Alan D. August 11, 2015
Try this Neapolitan tomato salad and never make a Caprese again
Coco E. August 10, 2015
Grew up in southern Taiwan dipping wedges of fresh ripe tomatoes in a mixture of grated ginger, thick soy sauce and icing sugar. The ginger is a must!
AntoniaJames August 10, 2015
I just happen to have a bowl full of perfect, dead ripe summer tomatoes, which I'll be slicing and combining with golden beets (cooked yesterday for this purpose), with a light, mustardy vinaigrette.

I'm not sure why you don't see beets paired with tomatoes more often - the combination really works! (I posted a recipe a few years ago - Strawberries are optional but a fun addition.)
702551 August 10, 2015
I just keep it simple and usually just slice, put on toast, and sprinkle a little salt and pepper. This is a great opportunity to use a fancy finishing salt like Maldon.
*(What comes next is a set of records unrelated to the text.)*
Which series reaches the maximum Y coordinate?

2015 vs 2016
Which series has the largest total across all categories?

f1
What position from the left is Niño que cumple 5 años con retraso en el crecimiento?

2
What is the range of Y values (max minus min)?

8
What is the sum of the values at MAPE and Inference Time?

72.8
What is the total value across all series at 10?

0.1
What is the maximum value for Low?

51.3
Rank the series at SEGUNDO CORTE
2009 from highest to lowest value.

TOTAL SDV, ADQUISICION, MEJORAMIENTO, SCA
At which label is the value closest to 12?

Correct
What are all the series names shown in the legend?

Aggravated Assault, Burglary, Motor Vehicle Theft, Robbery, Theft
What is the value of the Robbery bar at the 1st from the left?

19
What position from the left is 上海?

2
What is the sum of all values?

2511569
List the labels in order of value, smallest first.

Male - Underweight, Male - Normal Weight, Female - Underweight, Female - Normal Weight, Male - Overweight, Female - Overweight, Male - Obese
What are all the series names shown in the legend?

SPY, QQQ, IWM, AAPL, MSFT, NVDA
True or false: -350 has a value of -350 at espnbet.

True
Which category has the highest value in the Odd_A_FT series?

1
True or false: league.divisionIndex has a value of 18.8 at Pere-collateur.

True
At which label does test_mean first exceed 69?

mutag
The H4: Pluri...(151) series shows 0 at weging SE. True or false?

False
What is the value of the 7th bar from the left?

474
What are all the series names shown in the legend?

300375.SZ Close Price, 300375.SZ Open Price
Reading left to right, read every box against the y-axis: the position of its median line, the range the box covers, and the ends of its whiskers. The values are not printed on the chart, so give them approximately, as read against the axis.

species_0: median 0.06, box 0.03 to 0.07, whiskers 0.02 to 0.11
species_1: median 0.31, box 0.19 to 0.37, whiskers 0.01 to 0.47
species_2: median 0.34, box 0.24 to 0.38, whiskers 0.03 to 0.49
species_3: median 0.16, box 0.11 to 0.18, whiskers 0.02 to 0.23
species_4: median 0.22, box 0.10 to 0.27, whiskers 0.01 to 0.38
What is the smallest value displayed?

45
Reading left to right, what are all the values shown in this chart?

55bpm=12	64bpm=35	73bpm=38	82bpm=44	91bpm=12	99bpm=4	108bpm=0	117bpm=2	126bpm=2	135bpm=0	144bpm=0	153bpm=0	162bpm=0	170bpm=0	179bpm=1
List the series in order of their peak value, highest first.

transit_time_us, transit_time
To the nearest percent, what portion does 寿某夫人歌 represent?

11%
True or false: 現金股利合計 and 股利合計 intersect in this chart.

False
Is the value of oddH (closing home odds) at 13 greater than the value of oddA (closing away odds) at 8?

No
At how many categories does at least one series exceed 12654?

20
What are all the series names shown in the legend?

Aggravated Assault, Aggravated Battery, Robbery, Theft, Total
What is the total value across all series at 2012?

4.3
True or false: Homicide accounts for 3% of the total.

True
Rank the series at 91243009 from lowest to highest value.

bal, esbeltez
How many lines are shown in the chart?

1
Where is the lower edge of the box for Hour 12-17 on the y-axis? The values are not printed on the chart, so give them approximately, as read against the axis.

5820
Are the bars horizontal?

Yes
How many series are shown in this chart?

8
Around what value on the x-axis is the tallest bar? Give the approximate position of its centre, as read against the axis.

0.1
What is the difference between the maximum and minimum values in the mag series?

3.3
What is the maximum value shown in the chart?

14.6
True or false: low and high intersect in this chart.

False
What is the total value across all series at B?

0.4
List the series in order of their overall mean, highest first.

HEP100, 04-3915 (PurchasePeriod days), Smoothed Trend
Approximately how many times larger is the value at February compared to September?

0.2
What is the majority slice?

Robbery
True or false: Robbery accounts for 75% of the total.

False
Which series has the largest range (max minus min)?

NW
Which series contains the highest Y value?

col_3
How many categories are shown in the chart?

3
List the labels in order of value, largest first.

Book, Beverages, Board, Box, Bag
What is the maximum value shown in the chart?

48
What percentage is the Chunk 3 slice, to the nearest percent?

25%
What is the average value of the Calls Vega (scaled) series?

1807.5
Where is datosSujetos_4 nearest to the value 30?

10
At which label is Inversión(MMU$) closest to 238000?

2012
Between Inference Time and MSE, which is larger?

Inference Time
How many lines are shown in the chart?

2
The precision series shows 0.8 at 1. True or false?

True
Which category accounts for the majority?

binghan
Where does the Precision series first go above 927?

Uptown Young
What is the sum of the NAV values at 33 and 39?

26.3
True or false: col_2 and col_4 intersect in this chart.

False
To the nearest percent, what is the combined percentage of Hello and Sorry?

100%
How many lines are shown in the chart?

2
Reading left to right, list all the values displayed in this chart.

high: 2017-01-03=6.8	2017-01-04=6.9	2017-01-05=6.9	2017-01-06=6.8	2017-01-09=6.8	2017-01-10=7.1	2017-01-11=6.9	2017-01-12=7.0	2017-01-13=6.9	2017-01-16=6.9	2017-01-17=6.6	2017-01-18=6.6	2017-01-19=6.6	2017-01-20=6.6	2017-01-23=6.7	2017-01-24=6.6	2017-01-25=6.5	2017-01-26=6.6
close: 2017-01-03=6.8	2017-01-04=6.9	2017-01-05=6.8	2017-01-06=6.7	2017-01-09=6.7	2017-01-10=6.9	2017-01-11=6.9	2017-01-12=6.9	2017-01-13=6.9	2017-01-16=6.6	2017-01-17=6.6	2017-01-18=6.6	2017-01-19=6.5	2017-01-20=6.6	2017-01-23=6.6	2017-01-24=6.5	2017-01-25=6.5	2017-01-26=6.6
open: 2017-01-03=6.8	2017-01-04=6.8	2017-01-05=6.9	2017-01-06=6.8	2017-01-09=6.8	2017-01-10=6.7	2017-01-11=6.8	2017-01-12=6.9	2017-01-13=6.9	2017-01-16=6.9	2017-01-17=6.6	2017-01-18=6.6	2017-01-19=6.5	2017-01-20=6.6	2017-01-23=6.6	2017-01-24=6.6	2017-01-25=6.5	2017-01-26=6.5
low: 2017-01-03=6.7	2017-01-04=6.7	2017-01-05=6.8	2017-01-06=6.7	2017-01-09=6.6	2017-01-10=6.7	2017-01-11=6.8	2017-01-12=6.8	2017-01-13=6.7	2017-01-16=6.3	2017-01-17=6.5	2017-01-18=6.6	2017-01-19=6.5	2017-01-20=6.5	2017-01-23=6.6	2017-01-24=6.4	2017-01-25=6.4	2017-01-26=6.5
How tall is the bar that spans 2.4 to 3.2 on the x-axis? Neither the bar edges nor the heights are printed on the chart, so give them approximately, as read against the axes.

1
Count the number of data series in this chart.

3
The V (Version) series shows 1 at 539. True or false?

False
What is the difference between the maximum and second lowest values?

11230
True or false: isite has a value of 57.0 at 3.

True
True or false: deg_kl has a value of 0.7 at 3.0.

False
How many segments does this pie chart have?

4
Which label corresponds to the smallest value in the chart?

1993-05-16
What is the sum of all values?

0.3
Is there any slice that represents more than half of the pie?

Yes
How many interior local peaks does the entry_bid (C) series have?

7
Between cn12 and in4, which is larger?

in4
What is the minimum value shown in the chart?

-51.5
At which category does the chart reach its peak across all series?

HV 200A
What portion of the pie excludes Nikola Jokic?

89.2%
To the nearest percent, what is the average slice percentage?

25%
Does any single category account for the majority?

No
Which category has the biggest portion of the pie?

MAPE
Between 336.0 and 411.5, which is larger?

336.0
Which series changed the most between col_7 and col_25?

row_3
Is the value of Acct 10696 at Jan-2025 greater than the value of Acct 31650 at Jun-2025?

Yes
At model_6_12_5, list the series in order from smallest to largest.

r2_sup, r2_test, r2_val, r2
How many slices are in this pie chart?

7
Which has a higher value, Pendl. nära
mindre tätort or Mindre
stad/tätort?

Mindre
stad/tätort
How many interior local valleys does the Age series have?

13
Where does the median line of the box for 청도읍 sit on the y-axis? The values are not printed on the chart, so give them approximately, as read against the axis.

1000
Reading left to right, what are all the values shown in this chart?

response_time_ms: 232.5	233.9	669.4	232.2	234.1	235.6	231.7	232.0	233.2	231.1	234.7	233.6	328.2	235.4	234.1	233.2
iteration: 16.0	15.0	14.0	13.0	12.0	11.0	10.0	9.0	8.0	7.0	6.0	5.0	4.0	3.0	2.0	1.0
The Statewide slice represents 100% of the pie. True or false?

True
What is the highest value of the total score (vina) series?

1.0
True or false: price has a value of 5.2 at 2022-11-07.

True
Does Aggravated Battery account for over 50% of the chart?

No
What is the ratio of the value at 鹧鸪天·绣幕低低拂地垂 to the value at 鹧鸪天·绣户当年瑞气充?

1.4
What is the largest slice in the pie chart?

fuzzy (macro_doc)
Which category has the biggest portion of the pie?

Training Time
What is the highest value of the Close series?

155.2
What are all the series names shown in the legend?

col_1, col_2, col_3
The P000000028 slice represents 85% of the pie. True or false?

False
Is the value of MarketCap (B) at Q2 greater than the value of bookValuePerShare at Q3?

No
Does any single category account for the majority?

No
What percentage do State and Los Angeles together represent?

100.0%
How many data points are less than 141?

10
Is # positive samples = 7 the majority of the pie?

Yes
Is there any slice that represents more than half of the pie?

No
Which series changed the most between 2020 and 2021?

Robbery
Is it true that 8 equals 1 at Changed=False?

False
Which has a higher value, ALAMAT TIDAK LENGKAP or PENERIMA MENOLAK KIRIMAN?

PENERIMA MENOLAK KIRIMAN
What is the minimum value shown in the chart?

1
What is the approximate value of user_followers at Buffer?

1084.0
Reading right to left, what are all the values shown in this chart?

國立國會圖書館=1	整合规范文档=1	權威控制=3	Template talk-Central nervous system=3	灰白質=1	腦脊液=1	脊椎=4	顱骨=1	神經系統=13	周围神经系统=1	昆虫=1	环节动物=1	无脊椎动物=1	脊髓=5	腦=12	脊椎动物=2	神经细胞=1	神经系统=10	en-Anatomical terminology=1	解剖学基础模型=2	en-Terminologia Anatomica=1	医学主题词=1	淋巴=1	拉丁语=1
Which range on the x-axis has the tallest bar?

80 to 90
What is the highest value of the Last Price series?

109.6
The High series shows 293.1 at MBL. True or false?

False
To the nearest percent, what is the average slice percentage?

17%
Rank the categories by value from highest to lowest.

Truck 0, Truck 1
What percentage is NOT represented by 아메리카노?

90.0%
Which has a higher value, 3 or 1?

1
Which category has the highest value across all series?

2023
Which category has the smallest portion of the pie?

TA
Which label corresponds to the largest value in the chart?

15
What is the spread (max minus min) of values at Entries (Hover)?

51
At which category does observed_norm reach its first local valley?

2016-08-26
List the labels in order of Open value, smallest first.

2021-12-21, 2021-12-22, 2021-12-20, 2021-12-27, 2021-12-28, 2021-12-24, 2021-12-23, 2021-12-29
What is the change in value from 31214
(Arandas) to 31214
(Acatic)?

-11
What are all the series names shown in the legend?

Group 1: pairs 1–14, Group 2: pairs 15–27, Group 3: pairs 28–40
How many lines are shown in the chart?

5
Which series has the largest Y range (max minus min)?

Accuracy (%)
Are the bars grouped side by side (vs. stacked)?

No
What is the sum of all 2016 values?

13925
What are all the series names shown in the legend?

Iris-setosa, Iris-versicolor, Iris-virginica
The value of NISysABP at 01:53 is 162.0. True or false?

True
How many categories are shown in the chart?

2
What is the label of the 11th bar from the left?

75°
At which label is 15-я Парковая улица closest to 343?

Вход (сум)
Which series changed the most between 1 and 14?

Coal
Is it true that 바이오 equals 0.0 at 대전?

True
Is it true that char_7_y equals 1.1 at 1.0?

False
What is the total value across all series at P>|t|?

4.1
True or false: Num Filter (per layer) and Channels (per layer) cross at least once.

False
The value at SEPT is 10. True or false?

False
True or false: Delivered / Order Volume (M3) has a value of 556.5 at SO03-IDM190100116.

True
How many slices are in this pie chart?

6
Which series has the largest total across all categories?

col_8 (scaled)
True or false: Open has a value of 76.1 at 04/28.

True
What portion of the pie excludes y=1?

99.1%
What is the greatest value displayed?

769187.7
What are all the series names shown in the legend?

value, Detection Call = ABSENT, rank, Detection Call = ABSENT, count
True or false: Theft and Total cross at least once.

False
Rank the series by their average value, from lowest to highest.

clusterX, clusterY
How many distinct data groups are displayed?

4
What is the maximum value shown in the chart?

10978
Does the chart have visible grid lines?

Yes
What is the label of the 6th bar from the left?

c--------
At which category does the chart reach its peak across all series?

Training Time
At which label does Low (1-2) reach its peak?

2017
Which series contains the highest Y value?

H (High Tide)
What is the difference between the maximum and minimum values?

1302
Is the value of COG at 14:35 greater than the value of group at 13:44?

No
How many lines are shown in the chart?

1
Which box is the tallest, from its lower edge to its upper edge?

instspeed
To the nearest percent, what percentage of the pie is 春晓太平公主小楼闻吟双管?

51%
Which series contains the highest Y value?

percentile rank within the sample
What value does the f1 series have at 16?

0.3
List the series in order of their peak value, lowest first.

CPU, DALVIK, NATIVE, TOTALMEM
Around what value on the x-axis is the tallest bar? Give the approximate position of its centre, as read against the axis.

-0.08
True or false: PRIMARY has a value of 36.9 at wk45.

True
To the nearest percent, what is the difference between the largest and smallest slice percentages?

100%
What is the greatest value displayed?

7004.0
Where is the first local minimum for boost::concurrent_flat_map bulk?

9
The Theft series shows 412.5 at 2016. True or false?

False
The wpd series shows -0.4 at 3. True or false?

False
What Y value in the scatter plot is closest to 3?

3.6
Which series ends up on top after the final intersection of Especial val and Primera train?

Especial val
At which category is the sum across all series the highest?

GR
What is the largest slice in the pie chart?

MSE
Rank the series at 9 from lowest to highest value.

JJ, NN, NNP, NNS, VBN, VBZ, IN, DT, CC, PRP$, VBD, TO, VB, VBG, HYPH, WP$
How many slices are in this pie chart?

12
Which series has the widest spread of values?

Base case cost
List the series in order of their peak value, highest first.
Over the years I've tried so many other preparations, but I've decided that this is the best way to savor the flavor of a perfect tomato.

If I have too many I often find myself making salsa.

Of course, making sauce is a way of dealing with a lot of tomatoes, but I typically buy the overripe ones for sauce making. At least one of the stands at my farmers market sells discounted sort-outs. Seems like a shame to cook a perfect tomato, it's better and more cost efficient to use overripe ones instead.